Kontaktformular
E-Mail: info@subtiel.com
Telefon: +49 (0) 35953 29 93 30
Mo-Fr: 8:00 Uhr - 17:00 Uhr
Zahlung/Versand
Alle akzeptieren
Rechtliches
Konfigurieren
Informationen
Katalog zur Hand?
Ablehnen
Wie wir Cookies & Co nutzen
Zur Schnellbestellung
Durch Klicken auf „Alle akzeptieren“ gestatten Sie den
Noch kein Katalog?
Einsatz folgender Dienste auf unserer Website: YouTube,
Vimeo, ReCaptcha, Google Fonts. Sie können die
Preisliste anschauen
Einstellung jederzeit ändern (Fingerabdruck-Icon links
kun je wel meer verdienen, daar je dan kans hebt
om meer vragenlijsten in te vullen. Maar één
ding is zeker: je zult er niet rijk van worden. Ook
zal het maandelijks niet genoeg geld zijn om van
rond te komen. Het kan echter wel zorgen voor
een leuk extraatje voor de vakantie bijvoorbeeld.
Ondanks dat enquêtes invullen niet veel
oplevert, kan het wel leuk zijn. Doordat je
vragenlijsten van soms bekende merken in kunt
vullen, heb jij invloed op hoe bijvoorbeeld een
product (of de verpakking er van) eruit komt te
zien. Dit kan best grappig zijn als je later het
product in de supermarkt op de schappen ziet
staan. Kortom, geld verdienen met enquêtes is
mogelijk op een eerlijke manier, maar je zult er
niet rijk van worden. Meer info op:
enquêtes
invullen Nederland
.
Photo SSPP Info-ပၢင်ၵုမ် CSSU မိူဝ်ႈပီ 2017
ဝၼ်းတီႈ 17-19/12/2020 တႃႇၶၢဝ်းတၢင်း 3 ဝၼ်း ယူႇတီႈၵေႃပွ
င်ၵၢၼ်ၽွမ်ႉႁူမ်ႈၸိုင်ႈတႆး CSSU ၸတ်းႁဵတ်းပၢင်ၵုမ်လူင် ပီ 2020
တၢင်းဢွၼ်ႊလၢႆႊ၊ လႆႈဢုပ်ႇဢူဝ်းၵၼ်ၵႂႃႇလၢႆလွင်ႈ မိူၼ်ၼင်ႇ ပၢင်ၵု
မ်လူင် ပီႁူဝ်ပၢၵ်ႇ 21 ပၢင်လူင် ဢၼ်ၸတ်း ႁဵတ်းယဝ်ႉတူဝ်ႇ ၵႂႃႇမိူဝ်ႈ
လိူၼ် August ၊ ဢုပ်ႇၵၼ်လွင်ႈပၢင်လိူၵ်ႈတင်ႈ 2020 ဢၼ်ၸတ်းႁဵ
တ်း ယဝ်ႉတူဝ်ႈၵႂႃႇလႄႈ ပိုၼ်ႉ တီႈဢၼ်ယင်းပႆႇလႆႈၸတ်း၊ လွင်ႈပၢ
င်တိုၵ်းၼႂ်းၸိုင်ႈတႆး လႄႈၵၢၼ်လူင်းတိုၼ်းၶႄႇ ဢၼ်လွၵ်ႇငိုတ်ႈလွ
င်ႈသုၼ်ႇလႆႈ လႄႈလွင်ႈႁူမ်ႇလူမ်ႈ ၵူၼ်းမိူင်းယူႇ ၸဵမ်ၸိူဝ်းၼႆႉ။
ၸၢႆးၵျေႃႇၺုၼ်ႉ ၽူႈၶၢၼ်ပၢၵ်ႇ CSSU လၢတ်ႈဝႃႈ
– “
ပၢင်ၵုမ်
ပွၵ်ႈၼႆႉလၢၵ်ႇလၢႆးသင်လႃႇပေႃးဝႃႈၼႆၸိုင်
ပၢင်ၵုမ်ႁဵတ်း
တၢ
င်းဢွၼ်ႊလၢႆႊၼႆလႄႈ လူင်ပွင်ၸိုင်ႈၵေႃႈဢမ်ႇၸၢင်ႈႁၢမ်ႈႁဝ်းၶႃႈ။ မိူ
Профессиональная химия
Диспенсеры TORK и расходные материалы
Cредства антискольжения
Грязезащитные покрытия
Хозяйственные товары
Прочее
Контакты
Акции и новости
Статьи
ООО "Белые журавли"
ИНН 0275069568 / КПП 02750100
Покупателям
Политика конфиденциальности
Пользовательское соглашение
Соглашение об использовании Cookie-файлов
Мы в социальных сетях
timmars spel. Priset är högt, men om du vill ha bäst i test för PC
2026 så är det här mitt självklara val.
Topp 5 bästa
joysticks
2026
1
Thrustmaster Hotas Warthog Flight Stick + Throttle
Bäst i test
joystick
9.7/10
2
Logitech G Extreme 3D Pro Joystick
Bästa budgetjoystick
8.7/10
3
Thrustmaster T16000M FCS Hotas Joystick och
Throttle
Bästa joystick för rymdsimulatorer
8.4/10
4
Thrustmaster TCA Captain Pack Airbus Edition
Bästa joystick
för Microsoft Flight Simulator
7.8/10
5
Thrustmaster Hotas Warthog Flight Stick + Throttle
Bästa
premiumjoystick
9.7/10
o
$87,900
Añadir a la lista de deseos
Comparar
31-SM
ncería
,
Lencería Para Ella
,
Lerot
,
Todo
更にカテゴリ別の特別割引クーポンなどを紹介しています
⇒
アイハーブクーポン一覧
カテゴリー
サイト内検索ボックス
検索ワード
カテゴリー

**********

**Assignment:** Return every entry verbatim.

**Task response:**
Kontaktformular
E-Mail: info@subtiel.com
Telefon: +49 (0) 35953 29 93 30
Mo-Fr: 8:00 Uhr - 17:00 Uhr
Zahlung/Versand
Alle akzeptieren
Rechtliches
Konfigurieren
Informationen
Katalog zur Hand?
Ablehnen
Wie wir Cookies & Co nutzen
Zur Schnellbestellung
Durch Klicken auf „Alle akzeptieren“ gestatten Sie den
Noch kein Katalog?
Einsatz folgender Dienste auf unserer Website: YouTube,
Vimeo, ReCaptcha, Google Fonts. Sie können die
Preisliste anschauen
Einstellung jederzeit ändern (Fingerabdruck-Icon links
kun je wel meer verdienen, daar je dan kans hebt
om meer vragenlijsten in te vullen. Maar één
ding is zeker: je zult er niet rijk van worden. Ook
zal het maandelijks niet genoeg geld zijn om van
rond te komen. Het kan echter wel zorgen voor
een leuk extraatje voor de vakantie bijvoorbeeld.
Ondanks dat enquêtes invullen niet veel
oplevert, kan het wel leuk zijn. Doordat je
vragenlijsten van soms bekende merken in kunt
vullen, heb jij invloed op hoe bijvoorbeeld een
product (of de verpakking er van) eruit komt te
zien. Dit kan best grappig zijn als je later het
product in de supermarkt op de schappen ziet
staan. Kortom, geld verdienen met enquêtes is
mogelijk op een eerlijke manier, maar je zult er
niet rijk van worden. Meer info op:
enquêtes
invullen Nederland
.
Photo SSPP Info-ပၢင်ၵုမ် CSSU မိူဝ်ႈပီ 2017
ဝၼ်းတီႈ 17-19/12/2020 တႃႇၶၢဝ်းတၢင်း 3 ဝၼ်း ယူႇတီႈၵေႃပွ
င်ၵၢၼ်ၽွမ်ႉႁူမ်ႈၸိုင်ႈတႆး CSSU ၸတ်းႁဵတ်းပၢင်ၵုမ်လူင် ပီ 2020
တၢင်းဢွၼ်ႊလၢႆႊ၊ လႆႈဢုပ်ႇဢူဝ်းၵၼ်ၵႂႃႇလၢႆလွင်ႈ မိူၼ်ၼင်ႇ ပၢင်ၵု
မ်လူင် ပီႁူဝ်ပၢၵ်ႇ 21 ပၢင်လူင် ဢၼ်ၸတ်း ႁဵတ်းယဝ်ႉတူဝ်ႇ ၵႂႃႇမိူဝ်ႈ
လိူၼ် August ၊ ဢုပ်ႇၵၼ်လွင်ႈပၢင်လိူၵ်ႈတင်ႈ 2020 ဢၼ်ၸတ်းႁဵ
တ်း ယဝ်ႉတူဝ်ႈၵႂႃႇလႄႈ ပိုၼ်ႉ တီႈဢၼ်ယင်းပႆႇလႆႈၸတ်း၊ လွင်ႈပၢ
င်တိုၵ်းၼႂ်းၸိုင်ႈတႆး လႄႈၵၢၼ်လူင်းတိုၼ်းၶႄႇ ဢၼ်လွၵ်ႇငိုတ်ႈလွ
င်ႈသုၼ်ႇလႆႈ လႄႈလွင်ႈႁူမ်ႇလူမ်ႈ ၵူၼ်းမိူင်းယူႇ ၸဵမ်ၸိူဝ်းၼႆႉ။
ၸၢႆးၵျေႃႇၺုၼ်ႉ ၽူႈၶၢၼ်ပၢၵ်ႇ CSSU လၢတ်ႈဝႃႈ
– “
ပၢင်ၵုမ်
ပွၵ်ႈၼႆႉလၢၵ်ႇလၢႆးသင်လႃႇပေႃးဝႃႈၼႆၸိုင်
ပၢင်ၵုမ်ႁဵတ်း
တၢ
င်းဢွၼ်ႊလၢႆႊၼႆလႄႈ လူင်ပွင်ၸိုင်ႈၵေႃႈဢမ်ႇၸၢင်ႈႁၢမ်ႈႁဝ်းၶႃႈ။ မိူ
Профессиональная химия
Диспенсеры TORK и расходные материалы
Cредства антискольжения
Грязезащитные покрытия
Хозяйственные товары
Прочее
Контакты
Акции и новости
Статьи
ООО "Белые журавли"
ИНН 0275069568 / КПП 02750100
Покупателям
Политика конфиденциальности
Пользовательское соглашение
Соглашение об использовании Cookie-файлов
Мы в социальных сетях
timmars spel. Priset är högt, men om du vill ha bäst i test för PC
2026 så är det här mitt självklara val.
Topp 5 bästa
joysticks
2026
1
Thrustmaster Hotas Warthog Flight Stick + Throttle
Bäst i test
joystick
9.7/10
2
Logitech G Extreme 3D Pro Joystick
Bästa budgetjoystick
8.7/10
3
Thrustmaster T16000M FCS Hotas Joystick och
Throttle
Bästa joystick för rymdsimulatorer
8.4/10
4
Thrustmaster TCA Captain Pack Airbus Edition
Bästa joystick
för Microsoft Flight Simulator
7.8/10
5
Thrustmaster Hotas Warthog Flight Stick + Throttle
Bästa
premiumjoystick
9.7/10
o
$87,900
Añadir a la lista de deseos
Comparar
31-SM
ncería
,
Lencería Para Ella
,
Lerot
,
Todo
更にカテゴリ別の特別割引クーポンなどを紹介しています
⇒
アイハーブクーポン一覧
カテゴリー
サイト内検索ボックス
検索ワード
カテゴリー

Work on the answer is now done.